(Revision tracking records)

━━━━

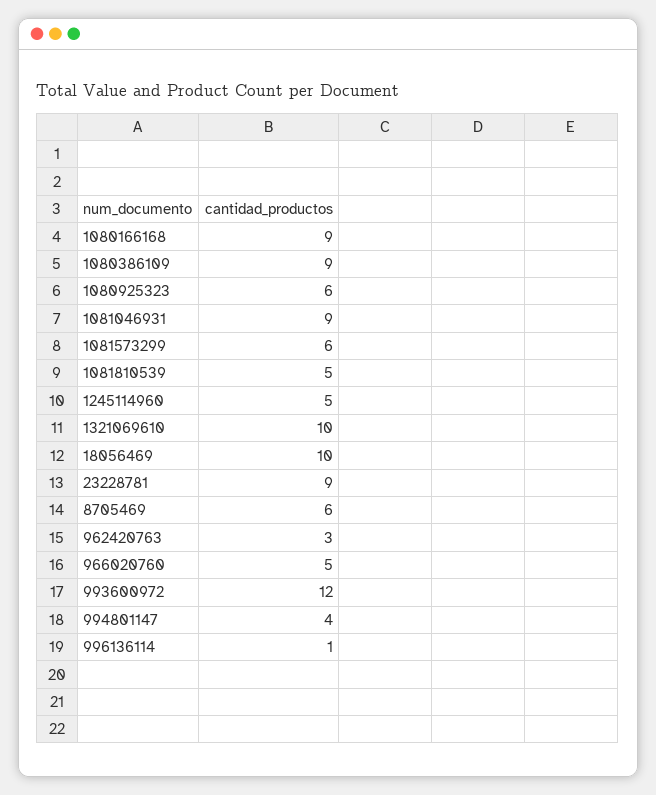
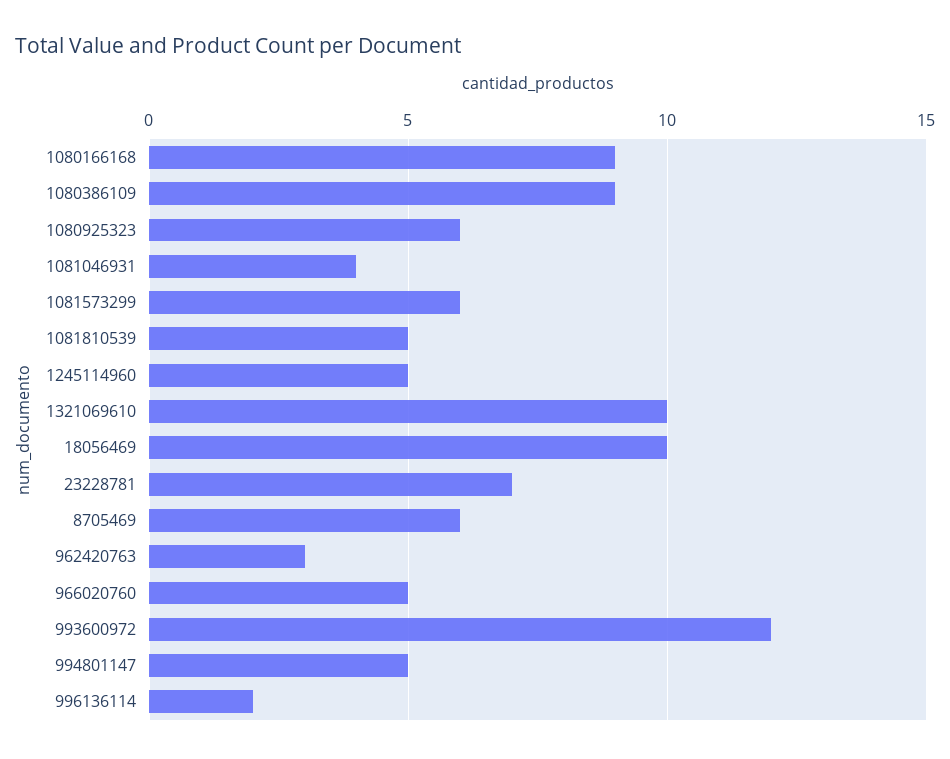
  {
    "1080166168": 9,
    "1080386109": 9,
    "1080925323": 6,
-   "1081046931": 9,
+   "1081046931": 4,
    "1081573299": 6,
    "1081810539": 5,
    "1245114960": 5,
    "1321069610": 10,
    "18056469": 10,
-   "23228781": 9,
+   "23228781": 7,
    "8705469": 6,
    "962420763": 3,
    "966020760": 5,
    "993600972": 12,
-   "994801147": 4,
+   "994801147": 5,
-   "996136114": 1
+   "996136114": 2
  }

━━━━

_Work instructions:_ Leave out the images and repeat the rest of the data word for word.

_Solution for this exercise:_
  {
    "1080166168": 9,
    "1080386109": 9,
    "1080925323": 6,
-   "1081046931": 9,
+   "1081046931": 4,
    "1081573299": 6,
    "1081810539": 5,
    "1245114960": 5,
    "1321069610": 10,
    "18056469": 10,
-   "23228781": 9,
+   "23228781": 7,
    "8705469": 6,
    "962420763": 3,
    "966020760": 5,
    "993600972": 12,
-   "994801147": 4,
+   "994801147": 5,
-   "996136114": 1
+   "996136114": 2
  }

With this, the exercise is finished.